Task to carry out =>
Could you repeat the records below exactly, without the pictures?

Source material START

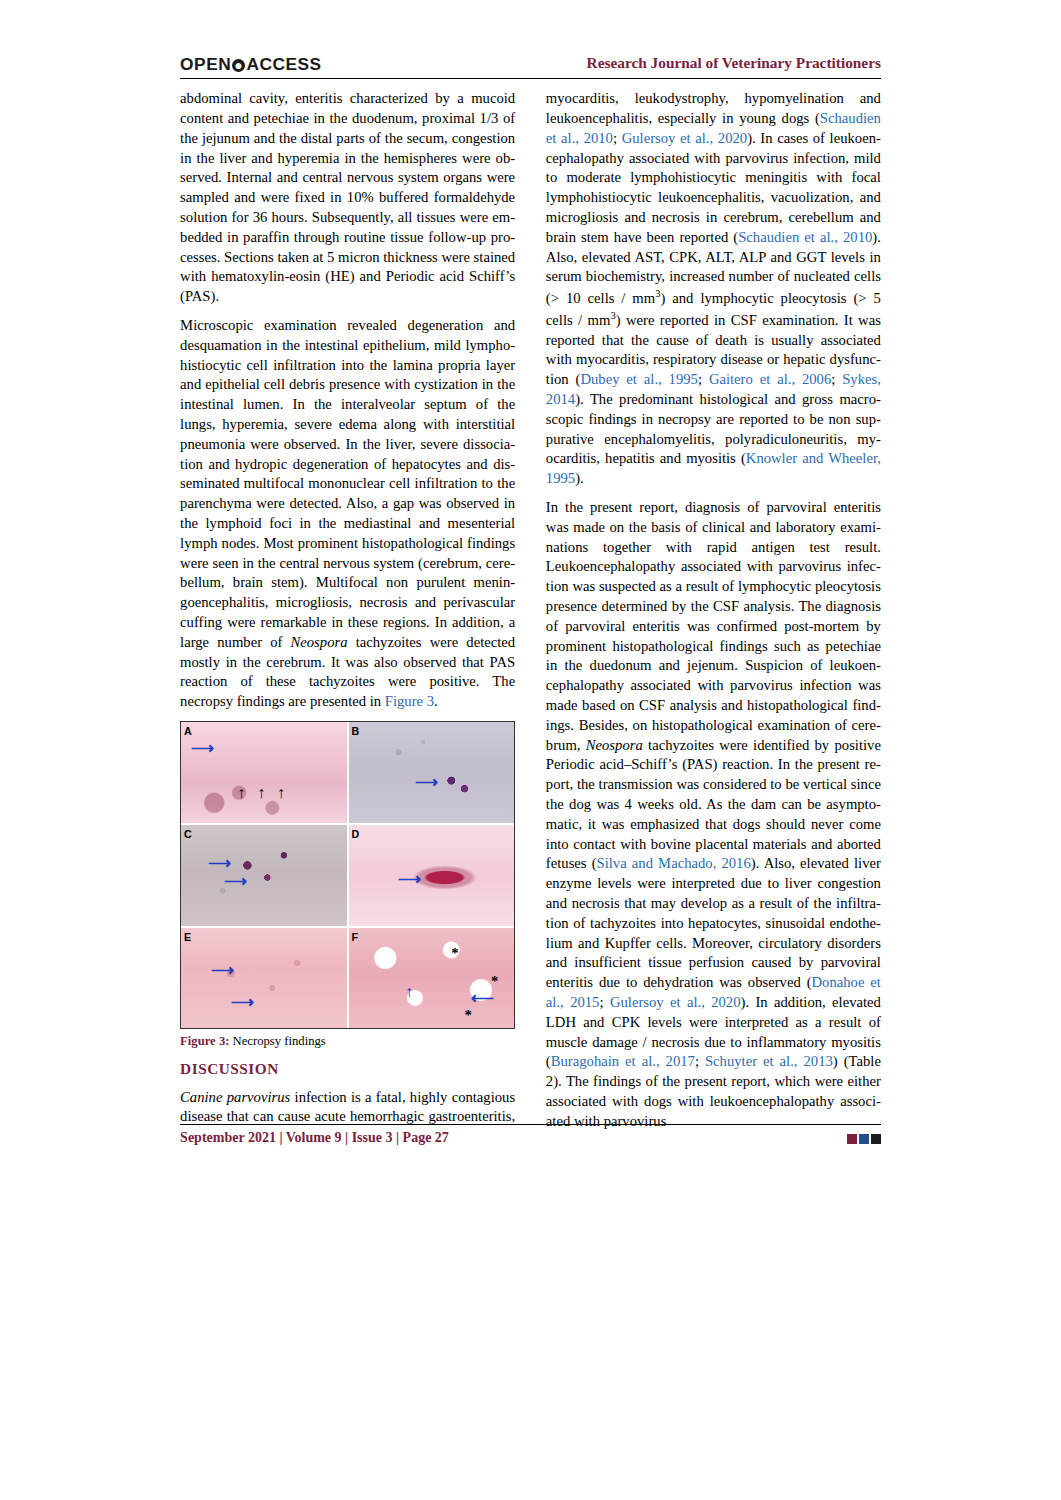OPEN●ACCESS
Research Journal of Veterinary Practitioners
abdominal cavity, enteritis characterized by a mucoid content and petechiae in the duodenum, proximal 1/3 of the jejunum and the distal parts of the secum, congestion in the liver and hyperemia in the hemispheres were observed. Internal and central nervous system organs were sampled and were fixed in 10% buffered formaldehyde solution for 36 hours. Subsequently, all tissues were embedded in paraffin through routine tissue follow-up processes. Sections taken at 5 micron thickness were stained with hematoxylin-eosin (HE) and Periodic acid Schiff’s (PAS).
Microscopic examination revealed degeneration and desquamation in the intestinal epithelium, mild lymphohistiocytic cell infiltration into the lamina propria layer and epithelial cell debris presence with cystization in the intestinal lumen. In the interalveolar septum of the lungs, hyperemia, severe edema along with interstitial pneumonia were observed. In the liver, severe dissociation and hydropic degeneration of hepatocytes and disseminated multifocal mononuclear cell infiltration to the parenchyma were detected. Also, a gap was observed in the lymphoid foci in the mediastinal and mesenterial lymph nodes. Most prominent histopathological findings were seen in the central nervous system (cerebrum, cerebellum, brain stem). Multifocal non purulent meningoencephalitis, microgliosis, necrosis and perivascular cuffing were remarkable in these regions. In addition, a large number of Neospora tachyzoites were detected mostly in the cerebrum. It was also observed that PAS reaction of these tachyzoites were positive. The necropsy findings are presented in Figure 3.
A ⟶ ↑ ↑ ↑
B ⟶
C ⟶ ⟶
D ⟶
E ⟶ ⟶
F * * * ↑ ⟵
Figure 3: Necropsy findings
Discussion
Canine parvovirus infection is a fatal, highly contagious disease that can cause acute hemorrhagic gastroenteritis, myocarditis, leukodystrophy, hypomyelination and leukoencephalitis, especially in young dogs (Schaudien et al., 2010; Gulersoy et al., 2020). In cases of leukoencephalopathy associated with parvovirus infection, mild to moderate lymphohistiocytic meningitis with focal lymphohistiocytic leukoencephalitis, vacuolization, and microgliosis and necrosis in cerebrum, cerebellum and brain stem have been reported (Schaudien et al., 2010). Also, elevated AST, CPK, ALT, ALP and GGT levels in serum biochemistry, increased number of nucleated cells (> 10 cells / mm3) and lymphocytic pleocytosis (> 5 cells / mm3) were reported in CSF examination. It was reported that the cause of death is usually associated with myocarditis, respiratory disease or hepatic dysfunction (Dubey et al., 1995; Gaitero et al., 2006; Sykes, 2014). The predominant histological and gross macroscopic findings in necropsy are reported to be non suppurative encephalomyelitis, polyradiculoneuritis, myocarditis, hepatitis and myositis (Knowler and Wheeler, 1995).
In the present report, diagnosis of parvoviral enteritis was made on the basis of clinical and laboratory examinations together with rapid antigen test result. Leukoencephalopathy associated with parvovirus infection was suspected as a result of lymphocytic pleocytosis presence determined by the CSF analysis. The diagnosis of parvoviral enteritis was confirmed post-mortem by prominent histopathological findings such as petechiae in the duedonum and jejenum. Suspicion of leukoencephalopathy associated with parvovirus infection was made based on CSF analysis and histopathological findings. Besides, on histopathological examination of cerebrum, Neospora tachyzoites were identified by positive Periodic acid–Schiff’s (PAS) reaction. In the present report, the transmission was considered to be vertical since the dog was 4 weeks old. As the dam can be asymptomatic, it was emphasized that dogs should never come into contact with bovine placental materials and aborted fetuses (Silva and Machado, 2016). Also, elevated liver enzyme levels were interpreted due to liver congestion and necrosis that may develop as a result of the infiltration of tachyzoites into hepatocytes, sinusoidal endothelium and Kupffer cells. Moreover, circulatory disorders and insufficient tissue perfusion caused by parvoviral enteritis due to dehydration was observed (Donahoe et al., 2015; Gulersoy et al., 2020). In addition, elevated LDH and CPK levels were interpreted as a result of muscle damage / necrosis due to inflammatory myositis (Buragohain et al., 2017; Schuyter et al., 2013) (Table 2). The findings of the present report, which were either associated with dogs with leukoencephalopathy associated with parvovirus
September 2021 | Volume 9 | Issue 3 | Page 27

Source material END

Exercise output =>
OPEN●ACCESS
Research Journal of Veterinary Practitioners
abdominal cavity, enteritis characterized by a mucoid content and petechiae in the duodenum, proximal 1/3 of the jejunum and the distal parts of the secum, congestion in the liver and hyperemia in the hemispheres were observed. Internal and central nervous system organs were sampled and were fixed in 10% buffered formaldehyde solution for 36 hours. Subsequently, all tissues were embedded in paraffin through routine tissue follow-up processes. Sections taken at 5 micron thickness were stained with hematoxylin-eosin (HE) and Periodic acid Schiff’s (PAS).
Microscopic examination revealed degeneration and desquamation in the intestinal epithelium, mild lymphohistiocytic cell infiltration into the lamina propria layer and epithelial cell debris presence with cystization in the intestinal lumen. In the interalveolar septum of the lungs, hyperemia, severe edema along with interstitial pneumonia were observed. In the liver, severe dissociation and hydropic degeneration of hepatocytes and disseminated multifocal mononuclear cell infiltration to the parenchyma were detected. Also, a gap was observed in the lymphoid foci in the mediastinal and mesenterial lymph nodes. Most prominent histopathological findings were seen in the central nervous system (cerebrum, cerebellum, brain stem). Multifocal non purulent meningoencephalitis, microgliosis, necrosis and perivascular cuffing were remarkable in these regions. In addition, a large number of Neospora tachyzoites were detected mostly in the cerebrum. It was also observed that PAS reaction of these tachyzoites were positive. The necropsy findings are presented in Figure 3.
A ⟶ ↑ ↑ ↑
B ⟶
C ⟶ ⟶
D ⟶
E ⟶ ⟶
F * * * ↑ ⟵
Figure 3: Necropsy findings
Discussion
Canine parvovirus infection is a fatal, highly contagious disease that can cause acute hemorrhagic gastroenteritis, myocarditis, leukodystrophy, hypomyelination and leukoencephalitis, especially in young dogs (Schaudien et al., 2010; Gulersoy et al., 2020). In cases of leukoencephalopathy associated with parvovirus infection, mild to moderate lymphohistiocytic meningitis with focal lymphohistiocytic leukoencephalitis, vacuolization, and microgliosis and necrosis in cerebrum, cerebellum and brain stem have been reported (Schaudien et al., 2010). Also, elevated AST, CPK, ALT, ALP and GGT levels in serum biochemistry, increased number of nucleated cells (> 10 cells / mm3) and lymphocytic pleocytosis (> 5 cells / mm3) were reported in CSF examination. It was reported that the cause of death is usually associated with myocarditis, respiratory disease or hepatic dysfunction (Dubey et al., 1995; Gaitero et al., 2006; Sykes, 2014). The predominant histological and gross macroscopic findings in necropsy are reported to be non suppurative encephalomyelitis, polyradiculoneuritis, myocarditis, hepatitis and myositis (Knowler and Wheeler, 1995).
In the present report, diagnosis of parvoviral enteritis was made on the basis of clinical and laboratory examinations together with rapid antigen test result. Leukoencephalopathy associated with parvovirus infection was suspected as a result of lymphocytic pleocytosis presence determined by the CSF analysis. The diagnosis of parvoviral enteritis was confirmed post-mortem by prominent histopathological findings such as petechiae in the duedonum and jejenum. Suspicion of leukoencephalopathy associated with parvovirus infection was made based on CSF analysis and histopathological findings. Besides, on histopathological examination of cerebrum, Neospora tachyzoites were identified by positive Periodic acid–Schiff’s (PAS) reaction. In the present report, the transmission was considered to be vertical since the dog was 4 weeks old. As the dam can be asymptomatic, it was emphasized that dogs should never come into contact with bovine placental materials and aborted fetuses (Silva and Machado, 2016). Also, elevated liver enzyme levels were interpreted due to liver congestion and necrosis that may develop as a result of the infiltration of tachyzoites into hepatocytes, sinusoidal endothelium and Kupffer cells. Moreover, circulatory disorders and insufficient tissue perfusion caused by parvoviral enteritis due to dehydration was observed (Donahoe et al., 2015; Gulersoy et al., 2020). In addition, elevated LDH and CPK levels were interpreted as a result of muscle damage / necrosis due to inflammatory myositis (Buragohain et al., 2017; Schuyter et al., 2013) (Table 2). The findings of the present report, which were either associated with dogs with leukoencephalopathy associated with parvovirus
September 2021 | Volume 9 | Issue 3 | Page 27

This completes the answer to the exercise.